*Exercise prompt*
Every line in the data below that includes "Kidney" belongs in the answer, copied as it stands.

*Extracted data*
___
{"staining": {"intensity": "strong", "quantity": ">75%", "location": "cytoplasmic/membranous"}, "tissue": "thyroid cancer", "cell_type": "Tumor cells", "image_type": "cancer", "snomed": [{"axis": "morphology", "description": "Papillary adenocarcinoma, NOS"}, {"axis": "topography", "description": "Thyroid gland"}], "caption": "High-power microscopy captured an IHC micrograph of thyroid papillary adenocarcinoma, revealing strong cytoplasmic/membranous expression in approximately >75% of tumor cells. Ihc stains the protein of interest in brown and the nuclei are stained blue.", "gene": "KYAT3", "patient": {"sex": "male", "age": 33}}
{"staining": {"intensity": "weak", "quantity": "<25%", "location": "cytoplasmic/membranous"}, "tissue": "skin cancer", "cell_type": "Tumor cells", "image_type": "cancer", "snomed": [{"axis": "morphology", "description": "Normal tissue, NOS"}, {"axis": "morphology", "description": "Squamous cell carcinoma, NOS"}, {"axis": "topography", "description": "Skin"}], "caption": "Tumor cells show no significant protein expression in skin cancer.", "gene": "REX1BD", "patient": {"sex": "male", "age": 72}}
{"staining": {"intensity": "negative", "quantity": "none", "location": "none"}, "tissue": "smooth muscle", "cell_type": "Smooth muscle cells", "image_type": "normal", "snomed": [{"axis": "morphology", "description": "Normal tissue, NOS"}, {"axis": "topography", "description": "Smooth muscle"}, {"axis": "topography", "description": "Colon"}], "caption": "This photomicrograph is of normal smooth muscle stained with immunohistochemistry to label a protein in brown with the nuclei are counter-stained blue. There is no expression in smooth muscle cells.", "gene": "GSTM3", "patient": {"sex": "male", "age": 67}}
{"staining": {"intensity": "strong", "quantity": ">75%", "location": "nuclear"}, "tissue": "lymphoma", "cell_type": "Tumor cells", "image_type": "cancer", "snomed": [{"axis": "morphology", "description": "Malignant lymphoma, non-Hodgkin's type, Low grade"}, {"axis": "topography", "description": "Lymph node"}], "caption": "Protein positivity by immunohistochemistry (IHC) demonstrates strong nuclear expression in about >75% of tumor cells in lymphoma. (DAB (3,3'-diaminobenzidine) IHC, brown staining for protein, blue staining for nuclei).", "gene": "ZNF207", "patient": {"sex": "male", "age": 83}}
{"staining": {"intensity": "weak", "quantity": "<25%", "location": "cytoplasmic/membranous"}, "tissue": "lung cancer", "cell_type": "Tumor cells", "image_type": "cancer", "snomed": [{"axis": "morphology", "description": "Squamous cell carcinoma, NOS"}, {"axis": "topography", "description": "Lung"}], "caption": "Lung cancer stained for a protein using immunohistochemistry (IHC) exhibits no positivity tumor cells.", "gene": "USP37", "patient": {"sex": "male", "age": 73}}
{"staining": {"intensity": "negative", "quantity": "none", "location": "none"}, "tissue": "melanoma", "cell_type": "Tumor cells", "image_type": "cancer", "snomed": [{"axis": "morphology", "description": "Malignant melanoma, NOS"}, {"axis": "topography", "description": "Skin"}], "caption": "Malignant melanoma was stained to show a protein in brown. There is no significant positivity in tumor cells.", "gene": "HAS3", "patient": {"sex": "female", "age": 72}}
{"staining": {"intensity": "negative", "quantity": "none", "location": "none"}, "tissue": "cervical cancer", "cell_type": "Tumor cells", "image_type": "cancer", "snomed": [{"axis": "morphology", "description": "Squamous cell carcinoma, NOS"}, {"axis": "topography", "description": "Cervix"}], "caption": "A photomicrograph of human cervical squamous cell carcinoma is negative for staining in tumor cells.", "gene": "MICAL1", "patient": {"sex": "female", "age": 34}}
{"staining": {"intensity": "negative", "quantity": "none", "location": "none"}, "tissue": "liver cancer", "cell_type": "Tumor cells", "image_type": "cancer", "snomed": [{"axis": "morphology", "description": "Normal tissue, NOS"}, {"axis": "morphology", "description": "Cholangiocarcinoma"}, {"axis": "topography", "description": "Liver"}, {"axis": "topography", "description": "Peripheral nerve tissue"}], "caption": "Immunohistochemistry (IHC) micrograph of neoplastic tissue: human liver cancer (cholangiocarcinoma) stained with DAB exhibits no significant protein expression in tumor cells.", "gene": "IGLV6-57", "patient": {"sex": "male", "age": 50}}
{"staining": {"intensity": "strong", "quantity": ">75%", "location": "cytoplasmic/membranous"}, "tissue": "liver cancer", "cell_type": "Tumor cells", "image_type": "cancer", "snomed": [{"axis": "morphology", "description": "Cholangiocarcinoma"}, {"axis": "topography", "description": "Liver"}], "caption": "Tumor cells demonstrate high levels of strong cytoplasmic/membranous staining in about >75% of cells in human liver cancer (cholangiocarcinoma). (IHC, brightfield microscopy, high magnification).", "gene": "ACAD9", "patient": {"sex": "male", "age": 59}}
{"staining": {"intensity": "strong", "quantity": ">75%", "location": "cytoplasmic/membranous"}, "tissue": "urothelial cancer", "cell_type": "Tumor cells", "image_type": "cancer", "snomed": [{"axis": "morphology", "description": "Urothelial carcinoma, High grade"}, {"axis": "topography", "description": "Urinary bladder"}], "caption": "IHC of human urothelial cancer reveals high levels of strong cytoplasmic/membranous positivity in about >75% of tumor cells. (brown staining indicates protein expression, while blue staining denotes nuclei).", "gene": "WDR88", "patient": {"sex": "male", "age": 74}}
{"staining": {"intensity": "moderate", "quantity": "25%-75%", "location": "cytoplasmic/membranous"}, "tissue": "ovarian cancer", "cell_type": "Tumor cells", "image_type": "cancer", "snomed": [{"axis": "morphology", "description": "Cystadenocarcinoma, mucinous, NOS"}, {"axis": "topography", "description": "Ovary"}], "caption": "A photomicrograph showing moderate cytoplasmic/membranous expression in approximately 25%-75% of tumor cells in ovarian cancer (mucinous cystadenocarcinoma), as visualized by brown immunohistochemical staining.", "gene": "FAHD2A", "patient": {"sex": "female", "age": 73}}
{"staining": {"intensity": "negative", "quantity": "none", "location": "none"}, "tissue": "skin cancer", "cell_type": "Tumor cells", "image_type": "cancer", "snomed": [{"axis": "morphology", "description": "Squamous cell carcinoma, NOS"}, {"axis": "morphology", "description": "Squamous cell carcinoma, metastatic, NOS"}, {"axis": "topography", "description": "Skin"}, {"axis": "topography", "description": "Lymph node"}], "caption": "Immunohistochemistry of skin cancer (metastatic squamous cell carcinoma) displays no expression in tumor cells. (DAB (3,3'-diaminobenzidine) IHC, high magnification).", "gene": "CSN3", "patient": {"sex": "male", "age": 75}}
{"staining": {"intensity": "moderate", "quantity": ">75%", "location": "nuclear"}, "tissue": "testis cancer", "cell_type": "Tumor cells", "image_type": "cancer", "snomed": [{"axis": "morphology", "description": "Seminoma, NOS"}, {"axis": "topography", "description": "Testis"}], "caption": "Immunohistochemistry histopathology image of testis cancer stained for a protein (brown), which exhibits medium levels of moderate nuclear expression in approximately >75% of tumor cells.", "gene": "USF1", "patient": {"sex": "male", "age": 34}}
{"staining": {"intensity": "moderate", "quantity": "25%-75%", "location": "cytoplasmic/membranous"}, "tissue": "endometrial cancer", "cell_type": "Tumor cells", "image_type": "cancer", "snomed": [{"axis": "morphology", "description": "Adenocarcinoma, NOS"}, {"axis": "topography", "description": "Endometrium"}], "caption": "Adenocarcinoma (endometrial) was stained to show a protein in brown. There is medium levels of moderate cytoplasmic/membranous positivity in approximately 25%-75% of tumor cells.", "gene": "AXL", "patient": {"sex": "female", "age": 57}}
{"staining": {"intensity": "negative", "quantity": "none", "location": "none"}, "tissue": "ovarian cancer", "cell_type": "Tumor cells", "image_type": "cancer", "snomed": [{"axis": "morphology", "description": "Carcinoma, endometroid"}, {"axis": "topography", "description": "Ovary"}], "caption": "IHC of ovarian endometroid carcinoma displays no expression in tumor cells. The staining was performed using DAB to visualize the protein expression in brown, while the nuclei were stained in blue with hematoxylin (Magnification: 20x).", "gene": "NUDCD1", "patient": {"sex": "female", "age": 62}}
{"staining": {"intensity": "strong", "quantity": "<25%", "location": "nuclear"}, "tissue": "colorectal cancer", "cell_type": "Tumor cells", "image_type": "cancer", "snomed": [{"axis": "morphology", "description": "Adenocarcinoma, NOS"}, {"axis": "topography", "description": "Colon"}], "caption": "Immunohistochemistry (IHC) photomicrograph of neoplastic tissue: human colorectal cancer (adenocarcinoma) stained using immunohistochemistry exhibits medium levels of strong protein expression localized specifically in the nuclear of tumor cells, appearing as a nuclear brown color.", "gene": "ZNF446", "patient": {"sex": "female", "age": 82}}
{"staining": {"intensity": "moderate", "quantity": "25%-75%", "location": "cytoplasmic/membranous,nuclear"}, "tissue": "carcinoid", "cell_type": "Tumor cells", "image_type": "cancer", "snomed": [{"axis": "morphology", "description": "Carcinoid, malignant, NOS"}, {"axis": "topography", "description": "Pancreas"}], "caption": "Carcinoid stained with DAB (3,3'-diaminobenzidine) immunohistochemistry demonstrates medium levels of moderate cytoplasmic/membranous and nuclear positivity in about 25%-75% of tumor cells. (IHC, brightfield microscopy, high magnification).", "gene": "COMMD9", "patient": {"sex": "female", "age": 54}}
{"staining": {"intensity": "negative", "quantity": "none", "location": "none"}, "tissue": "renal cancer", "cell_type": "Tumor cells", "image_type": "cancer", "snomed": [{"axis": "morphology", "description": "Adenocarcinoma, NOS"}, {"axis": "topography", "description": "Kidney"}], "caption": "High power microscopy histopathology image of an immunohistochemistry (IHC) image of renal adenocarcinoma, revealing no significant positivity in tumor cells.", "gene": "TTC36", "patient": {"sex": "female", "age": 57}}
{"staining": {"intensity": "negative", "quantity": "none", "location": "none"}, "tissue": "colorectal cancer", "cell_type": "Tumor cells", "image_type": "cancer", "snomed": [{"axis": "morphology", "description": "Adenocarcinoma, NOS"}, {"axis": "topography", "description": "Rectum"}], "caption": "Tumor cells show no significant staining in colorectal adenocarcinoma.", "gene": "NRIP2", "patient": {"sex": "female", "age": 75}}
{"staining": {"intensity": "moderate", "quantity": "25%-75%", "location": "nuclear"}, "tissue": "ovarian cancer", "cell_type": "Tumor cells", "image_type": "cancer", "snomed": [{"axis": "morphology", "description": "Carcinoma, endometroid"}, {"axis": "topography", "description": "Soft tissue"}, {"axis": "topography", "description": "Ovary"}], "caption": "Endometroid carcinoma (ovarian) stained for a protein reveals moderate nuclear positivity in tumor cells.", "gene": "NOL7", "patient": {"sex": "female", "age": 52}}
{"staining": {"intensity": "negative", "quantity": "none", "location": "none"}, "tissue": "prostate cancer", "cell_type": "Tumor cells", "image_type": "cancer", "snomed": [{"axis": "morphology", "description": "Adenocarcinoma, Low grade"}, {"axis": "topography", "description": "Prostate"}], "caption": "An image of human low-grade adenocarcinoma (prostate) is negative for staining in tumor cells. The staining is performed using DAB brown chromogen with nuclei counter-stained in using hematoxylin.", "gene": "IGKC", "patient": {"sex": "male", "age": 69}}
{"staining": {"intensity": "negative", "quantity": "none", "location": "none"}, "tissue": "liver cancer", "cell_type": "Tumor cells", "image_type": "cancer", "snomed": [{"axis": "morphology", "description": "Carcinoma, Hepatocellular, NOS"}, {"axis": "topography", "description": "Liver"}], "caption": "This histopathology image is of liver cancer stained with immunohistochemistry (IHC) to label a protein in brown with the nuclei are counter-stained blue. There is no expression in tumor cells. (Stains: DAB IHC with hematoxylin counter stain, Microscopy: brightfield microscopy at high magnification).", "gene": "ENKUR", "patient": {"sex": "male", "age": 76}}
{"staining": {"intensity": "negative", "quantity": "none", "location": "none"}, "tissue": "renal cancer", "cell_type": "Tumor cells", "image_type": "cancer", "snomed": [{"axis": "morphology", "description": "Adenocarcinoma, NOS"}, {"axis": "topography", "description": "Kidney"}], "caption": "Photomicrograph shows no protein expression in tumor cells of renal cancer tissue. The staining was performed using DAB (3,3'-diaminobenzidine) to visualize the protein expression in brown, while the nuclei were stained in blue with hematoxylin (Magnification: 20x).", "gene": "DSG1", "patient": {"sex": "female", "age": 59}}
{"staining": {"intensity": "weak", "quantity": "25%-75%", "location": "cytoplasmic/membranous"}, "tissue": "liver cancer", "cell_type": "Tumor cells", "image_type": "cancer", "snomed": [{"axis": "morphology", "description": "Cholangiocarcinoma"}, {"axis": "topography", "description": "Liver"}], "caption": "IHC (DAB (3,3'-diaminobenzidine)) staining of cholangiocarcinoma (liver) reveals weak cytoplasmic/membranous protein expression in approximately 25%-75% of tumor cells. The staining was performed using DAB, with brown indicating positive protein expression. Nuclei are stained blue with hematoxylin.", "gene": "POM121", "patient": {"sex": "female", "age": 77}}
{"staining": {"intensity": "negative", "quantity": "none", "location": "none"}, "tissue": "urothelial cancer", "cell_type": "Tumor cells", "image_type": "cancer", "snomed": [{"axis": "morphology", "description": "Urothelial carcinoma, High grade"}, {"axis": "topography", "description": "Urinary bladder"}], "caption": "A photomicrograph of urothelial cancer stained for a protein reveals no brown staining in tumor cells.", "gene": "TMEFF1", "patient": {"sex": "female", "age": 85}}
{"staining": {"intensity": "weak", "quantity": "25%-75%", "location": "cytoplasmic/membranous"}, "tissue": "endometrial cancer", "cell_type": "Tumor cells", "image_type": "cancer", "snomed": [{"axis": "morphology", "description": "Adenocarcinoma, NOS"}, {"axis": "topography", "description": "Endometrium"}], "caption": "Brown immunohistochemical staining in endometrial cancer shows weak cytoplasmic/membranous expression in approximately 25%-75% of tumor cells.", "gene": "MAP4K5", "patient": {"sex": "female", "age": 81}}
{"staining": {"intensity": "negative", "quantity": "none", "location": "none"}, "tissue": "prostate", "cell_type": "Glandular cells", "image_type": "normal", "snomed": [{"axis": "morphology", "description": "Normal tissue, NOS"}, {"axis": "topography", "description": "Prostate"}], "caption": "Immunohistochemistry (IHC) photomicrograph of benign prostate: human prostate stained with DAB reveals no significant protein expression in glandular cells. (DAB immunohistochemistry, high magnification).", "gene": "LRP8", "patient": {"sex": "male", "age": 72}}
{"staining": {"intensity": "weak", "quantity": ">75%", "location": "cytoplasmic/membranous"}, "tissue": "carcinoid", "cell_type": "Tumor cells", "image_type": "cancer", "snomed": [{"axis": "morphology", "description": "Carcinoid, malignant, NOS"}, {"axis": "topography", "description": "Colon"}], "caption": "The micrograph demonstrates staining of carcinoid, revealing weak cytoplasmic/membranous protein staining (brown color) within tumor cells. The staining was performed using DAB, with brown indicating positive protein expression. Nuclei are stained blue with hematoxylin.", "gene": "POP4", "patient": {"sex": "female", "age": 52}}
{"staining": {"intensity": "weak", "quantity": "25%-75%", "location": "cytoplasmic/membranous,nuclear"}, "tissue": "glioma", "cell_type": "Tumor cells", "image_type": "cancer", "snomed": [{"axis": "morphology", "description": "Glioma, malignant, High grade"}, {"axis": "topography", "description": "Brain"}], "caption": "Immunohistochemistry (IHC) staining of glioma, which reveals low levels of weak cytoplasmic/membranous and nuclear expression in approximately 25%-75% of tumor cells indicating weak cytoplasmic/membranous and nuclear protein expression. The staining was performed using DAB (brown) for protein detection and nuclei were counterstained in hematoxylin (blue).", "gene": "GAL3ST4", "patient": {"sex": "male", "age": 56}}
___
*Exercise solution*
{"staining": {"intensity": "negative", "quantity": "none", "location": "none"}, "tissue": "renal cancer", "cell_type": "Tumor cells", "image_type": "cancer", "snomed": [{"axis": "morphology", "description": "Adenocarcinoma, NOS"}, {"axis": "topography", "description": "Kidney"}], "caption": "High power microscopy histopathology image of an immunohistochemistry (IHC) image of renal adenocarcinoma, revealing no significant positivity in tumor cells.", "gene": "TTC36", "patient": {"sex": "female", "age": 57}}
{"staining": {"intensity": "negative", "quantity": "none", "location": "none"}, "tissue": "renal cancer", "cell_type": "Tumor cells", "image_type": "cancer", "snomed": [{"axis": "morphology", "description": "Adenocarcinoma, NOS"}, {"axis": "topography", "description": "Kidney"}], "caption": "Photomicrograph shows no protein expression in tumor cells of renal cancer tissue. The staining was performed using DAB (3,3'-diaminobenzidine) to visualize the protein expression in brown, while the nuclei were stained in blue with hematoxylin (Magnification: 20x).", "gene": "DSG1", "patient": {"sex": "female", "age": 59}}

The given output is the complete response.